Cueillette du jour : 3.

Je n’étais pas sortie de la journée. En sortant de la FNAC, j’ai eu une impression de réalité, comme quand, myope, on chausse ses lunettes : le monde dans l’instant est tellement net qu’il en devient flou ; les contours hésitent sur l’objet auquel se rattacher, tremblotent comme les fantômes de cellules qui dérivent dans le champ de vision par forte luminosité. La ville entière se trouve entre deux lamelles de verre sous microscope, les contours mille fois grossis devenus des formes à part entière ; c’est flou à force d’être net.

La conscience tourne sa molette et s’ajuste, et alors c’est fou, soudain, ce qui était décor ou environnement reprend textures ; ce n’est plus le feuillage des arbres qu’on voit en levant la tête, mais des feuilles d’érables, avec leur découpe un peu pointue, individualisées dans la myriade ; il n’y a pas des nuages et du soleil, mais des arêtes d’immeubles plus arrêtées, et de longues traînes de lumières, dégradé d’asphalte et de poussière dorée.
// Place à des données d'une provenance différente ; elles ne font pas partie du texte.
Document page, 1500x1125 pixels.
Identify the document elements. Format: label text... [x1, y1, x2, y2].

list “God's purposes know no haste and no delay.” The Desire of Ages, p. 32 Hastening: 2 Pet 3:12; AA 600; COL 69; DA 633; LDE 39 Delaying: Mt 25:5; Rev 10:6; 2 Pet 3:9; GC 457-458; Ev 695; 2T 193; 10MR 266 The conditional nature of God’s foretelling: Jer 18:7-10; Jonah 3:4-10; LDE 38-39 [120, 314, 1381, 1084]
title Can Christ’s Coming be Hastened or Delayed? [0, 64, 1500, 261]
Je me suis assise au bout de l’une d’elle, sur un muret pas vraiment fait pour s’asseoir, et j’ai commencé ma lecture en bas de première page, sans reprendre le paragraphe que j’ai lu trop vite debout devant le présentoir des nouveautés poche – juste assez vite en réalité pour me donner envie de lire, là, et même pas de lire, d’être assise dans la golden hour alors que mon horloge suisse interne devrait m’ordonner de dîner.

Assise sous un panneau géant, j’entends les changements de publicité, et moi qui déteste entendre le tic-tac des montres et n’importe quel autre bruit métronomique, cela ne m’agace même pas ; cela me ravirait presque, comme un son que je n’aurais pas entendu depuis l’enfance, masqué par le bruit de l’habitude. J’entends le mécanisme du papier qui roule, et l’oublie à mesure que je tourne les pages. Cela ne dure pas longtemps, je finis un premier chapitre non numéroté, l’heure dorée est passée derrière un nuage, un immeuble, ce n’est plus l’heure : je vais dîner.